3.5.2 Building the Primary Visual Lexicons and Knowledge Bases
After the gaze controller has finished its training, it is time to build the rest of the visual system (and
link it up with the language module). The first step is to set up the camera and start feeding frames to
the gaze controller. Every time it chooses a fixation point (which is of necessity, a grid point), the V
components of the gridpoints lying within the eyeball image centered at that fixation gridpoint
(Figure 3.9) are gathered to form the eyeball image description vector (or just eyeball vector)U.
Just as in the design of mammalian primary visual cortex, each of the primary visual lexicons is
responsible for monitoring a small local neighborhood of the eyeball image (these neighborhoods
are all regularly spaced, they overlap somewhat, and they completely cover the eyeball image). For
example, using the example numbers provided above, each primary visual lexicon (of which, for
illustration purposes, Figure 3.9 shows 36, but there might actually be say, 81) would monitor the U
components from say, 4900 gridpoints within and adjacent to its neighborhood of the eyeball
image. The vector formed by these selected U components constitutes the input vector to that
lexicon.
Now comes the tricky part! In order to train the primary visual lexicons, it is essential that, while
this training is underway, the images being gathered by the high-resolution video camera have only
ONE VISUAL OBJECT (an object of operational interest) in them; and nothing else. Further, all
visual objects that will ever be of interest to the system must be presented in this manner during this
training phase. As mentioned in the Appendix, in humans, this requirement is met by physically
altering the characteristics of the baby’s eyes after it passes through this stage (during which its
vision is limited in range out to about arm length). Similarly in other mammals. For artificial visual
cognition, a way must be found to meet this critical requirement. For many applications, motion
segmentation, and rejecting eyeball images with more than one object fragment in them (as
determined by a human educator supervising visual knowledge acquisition), will work.

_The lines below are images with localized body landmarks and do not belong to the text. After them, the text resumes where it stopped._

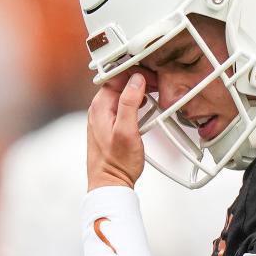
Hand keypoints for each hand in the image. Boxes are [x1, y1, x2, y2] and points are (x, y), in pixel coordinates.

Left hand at [87, 69, 154, 190]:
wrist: (110, 183)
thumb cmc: (117, 163)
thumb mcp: (127, 130)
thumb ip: (130, 103)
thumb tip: (136, 80)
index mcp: (99, 106)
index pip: (116, 76)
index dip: (135, 72)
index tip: (152, 75)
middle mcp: (98, 109)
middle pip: (119, 83)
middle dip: (139, 79)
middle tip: (157, 83)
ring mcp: (103, 116)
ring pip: (122, 93)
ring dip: (138, 90)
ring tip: (155, 92)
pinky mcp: (109, 124)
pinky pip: (122, 105)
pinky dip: (136, 102)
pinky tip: (146, 106)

The symbols of each lexicon are built by collecting input vectors from a huge collection of
eyeball images (selected by the gaze controller from images gathered in the operational visual
environment), but where each eyeball image contains only one object (as described in the previous
paragraph). These input vectors for each lexicon are then used to build a VQ codebook for that
lexicon (Zador, 1963) which is sufficiently large so that, as training progresses, very few input
vectors are relatively far (more than the local intra-codebook vector distance) from a codebook
vector. Once this criterion is met, the codebook is frozen and one symbol is created for, and
uniquely associated with, each codebook vector. This is how the primary visual lexicon symbol sets
are developed. As discussed in the Appendix, it can also be useful (but it is not essential) to develop
‘‘complex feature detector’’ symbols and invoke the precedence principle, as in mammalian
primary visual cortex. However, this possibility will be largely ignored here.